Scripts for testing lexicony stuff in giellalt plus some processing lexc python scripts.
Uses pyhfst to load HFST automata. Run poetry install
to install dependencies.
Spell-checker testing uses
divvunspell binaries. You can install
divvunspell with cargo.
You can install giellaltlextools with pipx: pipx install git+https://github.com/divvun/giellaltlextools
.
This project uses Poetry's build system to ensure optimal pyhfst installation.
The project is configured to automatically optimize pyhfst
installation with Cython for better performance:
- Build System: Declares Cython as a build-time requirement
- Build Script:
scripts/build.py
automatically handles pyhfst optimization - Dependencies: Cython is included as both a runtime and build dependency
The build script runs automatically during poetry install
and poetry build
, ensuring pyhfst is always installed with Cython support when available.
Mainly from make check
in GiellaLT infra.
There are currently three programs installed:
gtlemmatest
for testing that a generator generates lemmas found from a lexc filegtparadigmteset
for testing that a generator generates full paradigms of the lemmasgtspelltest
for testing that a spell checker accepts lemmas from lexc files.
$ gtlemmatest -l src/fst/morphology/stems/nouns.lexc \
-a src/fst/analyser-gt-desc.hfstol \
-g src/fst/generator-gt-desc.hfstol \
-t +N+Sg+Nom -t +N+Pl+Nom
The lexc files should mainly contain lexc lines that contain full lemma forms.
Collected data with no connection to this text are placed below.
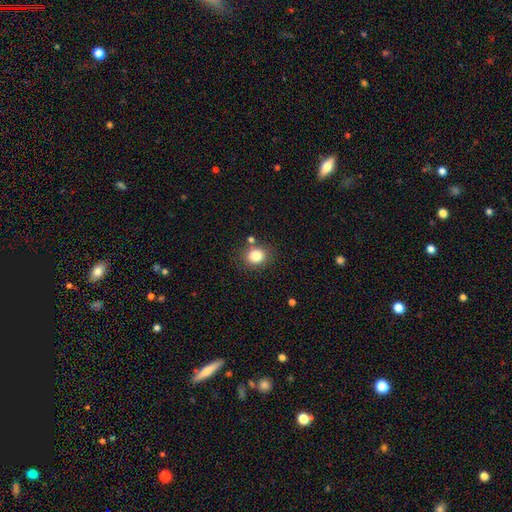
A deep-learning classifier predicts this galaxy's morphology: smooth 82%, star or artifact 11%, featured or disk 6%. Down the decision tree: how rounded — round (76%); merging — none (78%).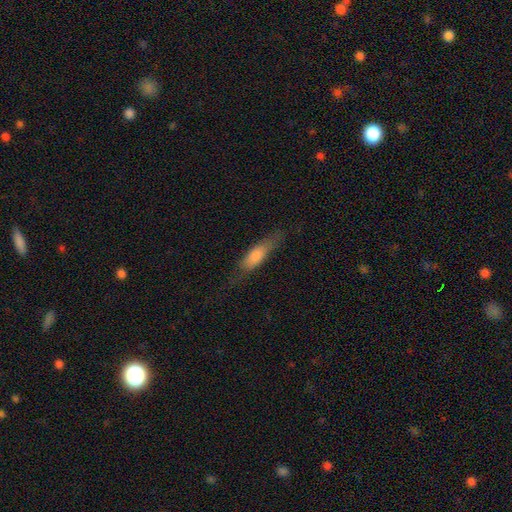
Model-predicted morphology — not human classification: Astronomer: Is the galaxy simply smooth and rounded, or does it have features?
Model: smooth — 68%.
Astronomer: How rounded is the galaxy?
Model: cigar-shaped — 59% (runner-up: in between, 39%).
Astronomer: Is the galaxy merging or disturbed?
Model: none — 64%.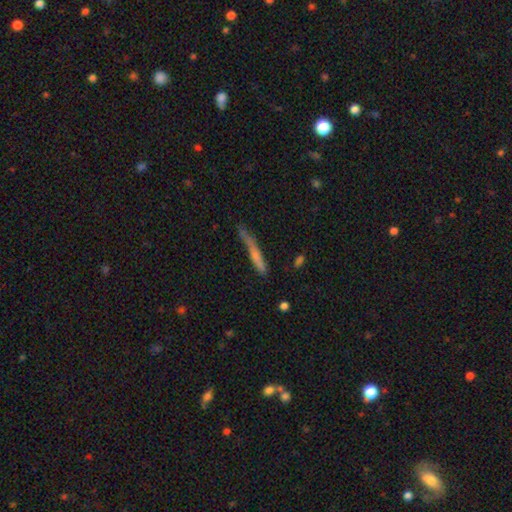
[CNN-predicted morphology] type=smooth (62%); roundness=cigar-shaped (94%); merging=none (52%).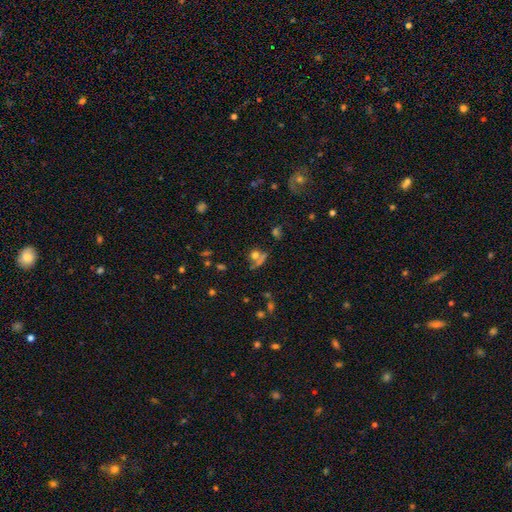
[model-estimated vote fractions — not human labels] Smooth or featured?
  - smooth: 60% *
  - star or artifact: 25%
  - featured or disk: 15%
How rounded?
  - round: 76% *
  - in between: 19%
  - cigar-shaped: 5%
Merging?
  - none: 50% *
  - merger: 25%
  - minor disturbance: 13%
  - major disturbance: 12%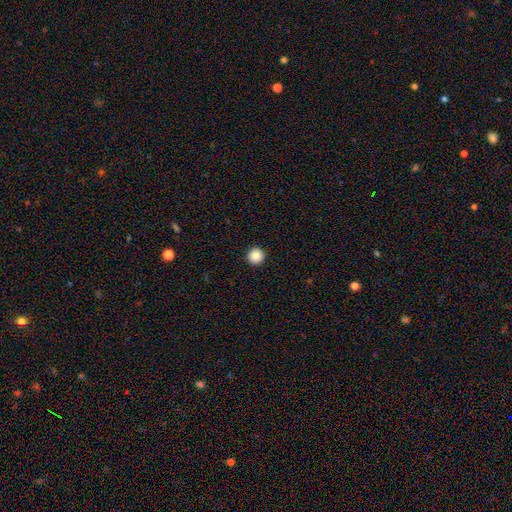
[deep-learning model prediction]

$ gtparadigmtest -l src/fst/morphology/stens/nouns.lexc \
-p src/fst/morphology/test/testnounparadigm.txt \
-g src/fst/generator-gt-desc.hfstol
The lexc files should mainly contain lexc lines that contain full lemma forms.
$ gtspelltest -z tools/spellcheckers/se.zhfst -D divvunspell \
src/fst/morphology/stems/*.lexc
The lexc files should mainly contain lexc lines that contain full lemma forms.